Ai confini del sistema dell’arte
Eppure l’Italia porta Jago all’Expo proprio in ragione di questo. Per il peso specifico di un’arte concepita ancora come “messaggio”, rassicurante, didattica, decorativa, oppure inutilmente scenografica, ridondante, pittoresca. Un’arte popolare, come viene spesso presentata. Ma che è invece più opportuno definire populista. Un’estetica del banale a misura di folla, che trova ampia accoglienza nello spazio pubblico, là dove si dimentica troppo spesso il valore culturale e politico della parola “responsabilità”. E la domanda è sempre la stessa. Chi decide dov’è la qualità? Chi determina l’opportunità di inserire questa o quell’opera in una piazza, una chiesa, ma anche in un padiglione nazionale? Non è matematica, non esistono formule né decaloghi. Ma esiste un sistema dell’arte fatto di professionisti, di filtri importanti quali dovrebbero essere i musei, l’editoria di settore, le kermesse istituzionali, gli storici e i critici autorevoli, fino al grande e ultimo filtro della Storia che tutto questo mastica, elabora, sintetizza, organizza. Certo con una percentuale sempre presente e variabile d’errore, di distrazione, di dimenticanza, di distorsione.

Un equivoco a tal proposito va superato: quando si parla di sistema dell’arte non ci si riferisce unicamente a un ristretto potentato che decide le sorti del mercato e influenza i grandi palcoscenici. Ci sono tante realtà, mainstream o indipendenti, tra gallerie, piccoli musei, collettivi, spazi non profit, fondazioni, e ancora artisti, critici, autori, riviste, che quotidianamente e coraggiosamente, spesso con risorse esigue e in luoghi periferici, conducono un lavoro di ricerca consapevole, fatto di qualità, studio, attenzione alla scena internazionale, impegno intellettuale.

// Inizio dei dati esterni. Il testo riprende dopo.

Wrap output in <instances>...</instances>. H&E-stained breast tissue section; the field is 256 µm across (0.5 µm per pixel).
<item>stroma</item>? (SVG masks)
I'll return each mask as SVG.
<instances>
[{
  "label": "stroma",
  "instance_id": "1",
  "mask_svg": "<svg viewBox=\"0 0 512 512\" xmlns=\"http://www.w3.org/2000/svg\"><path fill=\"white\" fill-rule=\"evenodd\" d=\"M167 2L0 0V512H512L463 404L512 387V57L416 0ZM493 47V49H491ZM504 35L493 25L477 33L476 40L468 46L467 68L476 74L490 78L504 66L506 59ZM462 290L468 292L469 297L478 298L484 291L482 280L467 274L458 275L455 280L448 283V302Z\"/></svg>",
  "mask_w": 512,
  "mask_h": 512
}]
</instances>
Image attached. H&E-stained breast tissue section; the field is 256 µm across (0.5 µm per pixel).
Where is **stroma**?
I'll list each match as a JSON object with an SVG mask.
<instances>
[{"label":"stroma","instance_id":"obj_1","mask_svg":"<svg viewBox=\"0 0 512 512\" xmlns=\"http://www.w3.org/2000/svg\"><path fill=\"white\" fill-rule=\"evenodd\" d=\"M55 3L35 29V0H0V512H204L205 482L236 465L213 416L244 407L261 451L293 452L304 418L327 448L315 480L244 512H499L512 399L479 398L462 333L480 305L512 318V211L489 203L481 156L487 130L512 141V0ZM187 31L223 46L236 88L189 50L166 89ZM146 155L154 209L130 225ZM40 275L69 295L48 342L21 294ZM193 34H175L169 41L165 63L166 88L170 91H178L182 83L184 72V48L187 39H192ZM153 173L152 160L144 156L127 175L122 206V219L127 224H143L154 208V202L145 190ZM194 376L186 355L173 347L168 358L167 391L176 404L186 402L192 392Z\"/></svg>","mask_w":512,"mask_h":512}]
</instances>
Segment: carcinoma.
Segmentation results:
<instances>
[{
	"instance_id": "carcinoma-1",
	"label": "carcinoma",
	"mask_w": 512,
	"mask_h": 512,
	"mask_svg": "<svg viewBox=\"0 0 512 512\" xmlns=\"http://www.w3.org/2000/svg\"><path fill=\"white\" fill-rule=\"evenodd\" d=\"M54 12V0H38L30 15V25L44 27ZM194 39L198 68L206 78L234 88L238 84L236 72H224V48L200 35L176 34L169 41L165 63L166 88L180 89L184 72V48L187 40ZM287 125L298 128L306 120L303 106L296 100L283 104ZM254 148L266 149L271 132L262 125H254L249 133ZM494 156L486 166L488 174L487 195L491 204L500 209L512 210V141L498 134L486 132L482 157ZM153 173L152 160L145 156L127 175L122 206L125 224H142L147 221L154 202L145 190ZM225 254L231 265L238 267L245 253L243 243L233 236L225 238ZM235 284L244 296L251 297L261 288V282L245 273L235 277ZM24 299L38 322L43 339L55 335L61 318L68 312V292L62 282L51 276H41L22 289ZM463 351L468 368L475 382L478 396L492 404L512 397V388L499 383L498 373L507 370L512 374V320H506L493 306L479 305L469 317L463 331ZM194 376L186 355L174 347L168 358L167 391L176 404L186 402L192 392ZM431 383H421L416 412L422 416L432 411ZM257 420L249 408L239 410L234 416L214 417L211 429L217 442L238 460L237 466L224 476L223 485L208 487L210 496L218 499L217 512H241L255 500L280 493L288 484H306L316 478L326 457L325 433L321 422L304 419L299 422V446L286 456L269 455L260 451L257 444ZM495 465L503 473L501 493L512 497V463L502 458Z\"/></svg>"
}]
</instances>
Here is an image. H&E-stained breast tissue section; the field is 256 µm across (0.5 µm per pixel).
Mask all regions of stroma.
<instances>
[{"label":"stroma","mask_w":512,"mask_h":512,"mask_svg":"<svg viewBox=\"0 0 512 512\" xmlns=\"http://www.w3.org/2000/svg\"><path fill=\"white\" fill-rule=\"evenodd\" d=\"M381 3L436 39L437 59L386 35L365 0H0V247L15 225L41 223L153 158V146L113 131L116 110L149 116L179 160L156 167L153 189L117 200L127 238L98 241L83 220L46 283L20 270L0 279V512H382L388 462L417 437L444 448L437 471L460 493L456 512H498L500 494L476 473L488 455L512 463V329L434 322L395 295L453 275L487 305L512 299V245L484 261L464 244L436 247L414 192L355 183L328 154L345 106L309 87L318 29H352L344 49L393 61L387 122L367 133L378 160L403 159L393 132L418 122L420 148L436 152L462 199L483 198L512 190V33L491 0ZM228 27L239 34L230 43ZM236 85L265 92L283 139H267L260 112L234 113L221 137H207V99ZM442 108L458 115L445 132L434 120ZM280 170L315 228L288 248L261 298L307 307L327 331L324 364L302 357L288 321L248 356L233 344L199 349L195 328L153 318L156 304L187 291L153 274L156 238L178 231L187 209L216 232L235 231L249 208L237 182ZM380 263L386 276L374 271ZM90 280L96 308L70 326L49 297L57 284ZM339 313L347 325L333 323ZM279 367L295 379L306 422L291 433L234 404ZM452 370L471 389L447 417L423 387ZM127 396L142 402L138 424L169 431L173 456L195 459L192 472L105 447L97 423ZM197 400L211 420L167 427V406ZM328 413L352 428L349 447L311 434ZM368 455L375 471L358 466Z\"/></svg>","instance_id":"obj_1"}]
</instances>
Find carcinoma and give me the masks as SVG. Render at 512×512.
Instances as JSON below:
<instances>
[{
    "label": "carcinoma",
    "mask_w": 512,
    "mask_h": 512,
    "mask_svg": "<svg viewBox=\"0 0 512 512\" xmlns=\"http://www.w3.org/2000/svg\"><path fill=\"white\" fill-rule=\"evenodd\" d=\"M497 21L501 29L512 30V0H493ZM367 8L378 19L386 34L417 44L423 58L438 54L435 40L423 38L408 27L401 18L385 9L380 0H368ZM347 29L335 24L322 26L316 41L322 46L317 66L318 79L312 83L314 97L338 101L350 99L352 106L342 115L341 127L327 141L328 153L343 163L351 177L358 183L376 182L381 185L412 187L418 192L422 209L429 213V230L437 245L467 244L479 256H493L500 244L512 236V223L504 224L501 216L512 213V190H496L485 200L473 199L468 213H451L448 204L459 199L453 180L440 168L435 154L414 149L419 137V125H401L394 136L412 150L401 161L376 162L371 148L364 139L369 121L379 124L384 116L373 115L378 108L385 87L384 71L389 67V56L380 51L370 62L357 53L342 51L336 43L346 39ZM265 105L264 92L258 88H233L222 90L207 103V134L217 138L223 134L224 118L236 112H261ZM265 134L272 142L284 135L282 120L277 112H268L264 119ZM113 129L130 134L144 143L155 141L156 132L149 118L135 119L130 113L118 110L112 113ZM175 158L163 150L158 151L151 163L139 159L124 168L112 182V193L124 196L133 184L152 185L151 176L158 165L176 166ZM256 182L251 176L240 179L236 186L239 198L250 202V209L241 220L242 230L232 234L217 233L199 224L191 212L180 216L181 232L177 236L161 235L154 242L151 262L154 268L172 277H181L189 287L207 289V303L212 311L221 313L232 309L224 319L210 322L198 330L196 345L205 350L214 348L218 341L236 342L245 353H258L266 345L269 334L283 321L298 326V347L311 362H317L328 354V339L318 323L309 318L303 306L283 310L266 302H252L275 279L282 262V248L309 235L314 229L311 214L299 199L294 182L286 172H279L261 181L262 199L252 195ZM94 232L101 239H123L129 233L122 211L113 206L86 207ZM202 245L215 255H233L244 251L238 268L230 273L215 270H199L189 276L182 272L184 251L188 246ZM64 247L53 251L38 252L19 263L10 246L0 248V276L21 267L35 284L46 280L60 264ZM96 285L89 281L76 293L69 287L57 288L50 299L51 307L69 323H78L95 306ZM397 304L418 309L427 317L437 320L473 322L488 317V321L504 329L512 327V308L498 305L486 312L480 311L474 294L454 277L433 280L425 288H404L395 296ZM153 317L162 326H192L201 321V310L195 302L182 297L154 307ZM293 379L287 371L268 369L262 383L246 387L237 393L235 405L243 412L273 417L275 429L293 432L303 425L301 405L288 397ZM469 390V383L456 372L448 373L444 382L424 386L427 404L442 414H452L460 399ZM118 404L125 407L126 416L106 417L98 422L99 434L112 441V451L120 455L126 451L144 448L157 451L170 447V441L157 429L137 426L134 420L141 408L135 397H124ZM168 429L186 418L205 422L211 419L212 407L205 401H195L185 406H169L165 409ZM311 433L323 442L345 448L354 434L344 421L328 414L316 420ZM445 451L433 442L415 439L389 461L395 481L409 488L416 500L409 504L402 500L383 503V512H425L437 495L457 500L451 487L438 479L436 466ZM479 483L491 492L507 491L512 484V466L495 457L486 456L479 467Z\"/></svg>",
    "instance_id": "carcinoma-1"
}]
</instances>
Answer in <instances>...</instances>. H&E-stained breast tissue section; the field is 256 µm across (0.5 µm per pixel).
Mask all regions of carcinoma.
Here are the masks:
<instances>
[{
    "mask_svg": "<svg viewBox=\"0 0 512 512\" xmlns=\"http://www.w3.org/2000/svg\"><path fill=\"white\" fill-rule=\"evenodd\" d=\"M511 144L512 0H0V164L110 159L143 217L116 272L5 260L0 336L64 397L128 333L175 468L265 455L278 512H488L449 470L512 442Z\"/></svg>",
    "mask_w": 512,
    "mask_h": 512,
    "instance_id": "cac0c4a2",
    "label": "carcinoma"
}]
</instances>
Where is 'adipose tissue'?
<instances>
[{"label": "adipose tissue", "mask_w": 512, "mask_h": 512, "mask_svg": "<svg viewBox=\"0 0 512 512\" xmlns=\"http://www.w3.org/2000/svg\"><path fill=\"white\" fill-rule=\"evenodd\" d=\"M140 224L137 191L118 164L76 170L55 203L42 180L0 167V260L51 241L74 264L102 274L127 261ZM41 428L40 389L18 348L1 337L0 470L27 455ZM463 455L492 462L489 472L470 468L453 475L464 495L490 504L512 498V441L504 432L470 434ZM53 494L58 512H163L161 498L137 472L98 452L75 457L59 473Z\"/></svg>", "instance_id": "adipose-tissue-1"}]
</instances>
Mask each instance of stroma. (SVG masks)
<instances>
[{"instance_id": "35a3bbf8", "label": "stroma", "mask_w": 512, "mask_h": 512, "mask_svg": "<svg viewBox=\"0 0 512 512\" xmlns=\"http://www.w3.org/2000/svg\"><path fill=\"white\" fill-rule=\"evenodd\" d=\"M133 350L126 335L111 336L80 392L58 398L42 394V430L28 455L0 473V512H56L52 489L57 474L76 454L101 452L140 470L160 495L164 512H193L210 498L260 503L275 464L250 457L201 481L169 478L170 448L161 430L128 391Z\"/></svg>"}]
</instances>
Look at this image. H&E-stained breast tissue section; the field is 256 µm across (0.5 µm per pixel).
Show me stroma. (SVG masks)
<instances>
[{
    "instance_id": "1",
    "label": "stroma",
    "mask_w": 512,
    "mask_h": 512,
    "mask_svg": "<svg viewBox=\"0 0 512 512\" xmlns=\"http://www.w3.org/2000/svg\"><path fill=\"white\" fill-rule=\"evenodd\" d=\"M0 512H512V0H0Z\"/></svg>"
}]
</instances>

La storia di Jago si colloca ai margini di questo sistema, in una dimensione tutta sua, fortemente mediatica, costruita intorno alla propria immagine e al proprio brand. Un’incredibile industria del consenso, che poggia sull’abilità tecnica, oltre che nelle capacità di management e di comunicazione, ma che ha scelto la via del facile consumo. Che tutto questo divida e crei discussione, nel variopinto carosello di critiche e ovazioni, resta l’aspetto migliore: interrogarsi sulla natura di opere e linguaggi è una ginnastica irrinunciabile, le cui conclusioni non sono mai scritte né scontate. Esattamente come la capacità di un artista di cambiare pelle, di rimettersi continuamente in gioco. Del fenomeno Jago sentiremo a lungo parlare e chissà che prima o poi non arrivi a sorprenderci. Fuori dalla sua zona di comfort, magari, allentato il rassicurante imbraco di retoriche e cliché.